------ STUDY MATERIAL

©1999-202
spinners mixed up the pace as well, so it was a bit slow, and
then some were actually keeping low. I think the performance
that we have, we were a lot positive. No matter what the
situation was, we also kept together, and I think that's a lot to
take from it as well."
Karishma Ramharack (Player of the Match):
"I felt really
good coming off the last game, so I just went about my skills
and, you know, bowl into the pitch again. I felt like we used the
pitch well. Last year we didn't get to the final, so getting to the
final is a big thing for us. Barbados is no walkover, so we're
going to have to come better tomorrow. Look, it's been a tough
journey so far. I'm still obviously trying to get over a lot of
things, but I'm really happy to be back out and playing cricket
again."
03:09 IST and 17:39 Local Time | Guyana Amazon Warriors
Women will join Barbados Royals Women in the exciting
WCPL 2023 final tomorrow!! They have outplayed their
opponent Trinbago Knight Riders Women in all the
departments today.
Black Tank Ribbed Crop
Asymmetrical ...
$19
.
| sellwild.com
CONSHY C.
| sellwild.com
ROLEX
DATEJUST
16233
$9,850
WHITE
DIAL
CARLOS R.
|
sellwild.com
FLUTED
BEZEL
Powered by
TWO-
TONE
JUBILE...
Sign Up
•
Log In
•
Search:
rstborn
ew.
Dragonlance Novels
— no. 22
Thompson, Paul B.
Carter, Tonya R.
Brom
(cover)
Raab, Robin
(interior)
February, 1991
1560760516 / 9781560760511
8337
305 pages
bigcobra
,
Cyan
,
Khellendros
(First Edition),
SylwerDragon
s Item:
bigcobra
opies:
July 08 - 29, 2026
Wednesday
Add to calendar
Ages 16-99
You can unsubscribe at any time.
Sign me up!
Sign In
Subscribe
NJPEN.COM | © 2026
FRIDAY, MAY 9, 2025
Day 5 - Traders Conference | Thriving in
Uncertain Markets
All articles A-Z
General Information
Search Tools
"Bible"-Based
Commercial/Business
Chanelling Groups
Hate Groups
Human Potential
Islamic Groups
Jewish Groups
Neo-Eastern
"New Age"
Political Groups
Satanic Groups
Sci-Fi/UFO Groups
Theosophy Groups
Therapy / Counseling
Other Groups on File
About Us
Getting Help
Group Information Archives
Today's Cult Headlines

------------

--- EXERCISE DETAILS ---
Extract all of the data shown above without alteration.

--- WRITTEN ANSWER ---
©1999-202
spinners mixed up the pace as well, so it was a bit slow, and
then some were actually keeping low. I think the performance
that we have, we were a lot positive. No matter what the
situation was, we also kept together, and I think that's a lot to
take from it as well."
Karishma Ramharack (Player of the Match):
"I felt really
good coming off the last game, so I just went about my skills
and, you know, bowl into the pitch again. I felt like we used the
pitch well. Last year we didn't get to the final, so getting to the
final is a big thing for us. Barbados is no walkover, so we're
going to have to come better tomorrow. Look, it's been a tough
journey so far. I'm still obviously trying to get over a lot of
things, but I'm really happy to be back out and playing cricket
again."
03:09 IST and 17:39 Local Time | Guyana Amazon Warriors
Women will join Barbados Royals Women in the exciting
WCPL 2023 final tomorrow!! They have outplayed their
opponent Trinbago Knight Riders Women in all the
departments today.
Black Tank Ribbed Crop
Asymmetrical ...
$19
.
| sellwild.com
CONSHY C.
| sellwild.com
ROLEX
DATEJUST
16233
$9,850
WHITE
DIAL
CARLOS R.
|
sellwild.com
FLUTED
BEZEL
Powered by
TWO-
TONE
JUBILE...
Sign Up
•
Log In
•
Search:
rstborn
ew.
Dragonlance Novels
— no. 22
Thompson, Paul B.
Carter, Tonya R.
Brom
(cover)
Raab, Robin
(interior)
February, 1991
1560760516 / 9781560760511
8337
305 pages
bigcobra
,
Cyan
,
Khellendros
(First Edition),
SylwerDragon
s Item:
bigcobra
opies:
July 08 - 29, 2026
Wednesday
Add to calendar
Ages 16-99
You can unsubscribe at any time.
Sign me up!
Sign In
Subscribe
NJPEN.COM | © 2026
FRIDAY, MAY 9, 2025
Day 5 - Traders Conference | Thriving in
Uncertain Markets
All articles A-Z
General Information
Search Tools
"Bible"-Based
Commercial/Business
Chanelling Groups
Hate Groups
Human Potential
Islamic Groups
Jewish Groups
Neo-Eastern
"New Age"
Political Groups
Satanic Groups
Sci-Fi/UFO Groups
Theosophy Groups
Therapy / Counseling
Other Groups on File
About Us
Getting Help
Group Information Archives
Today's Cult Headlines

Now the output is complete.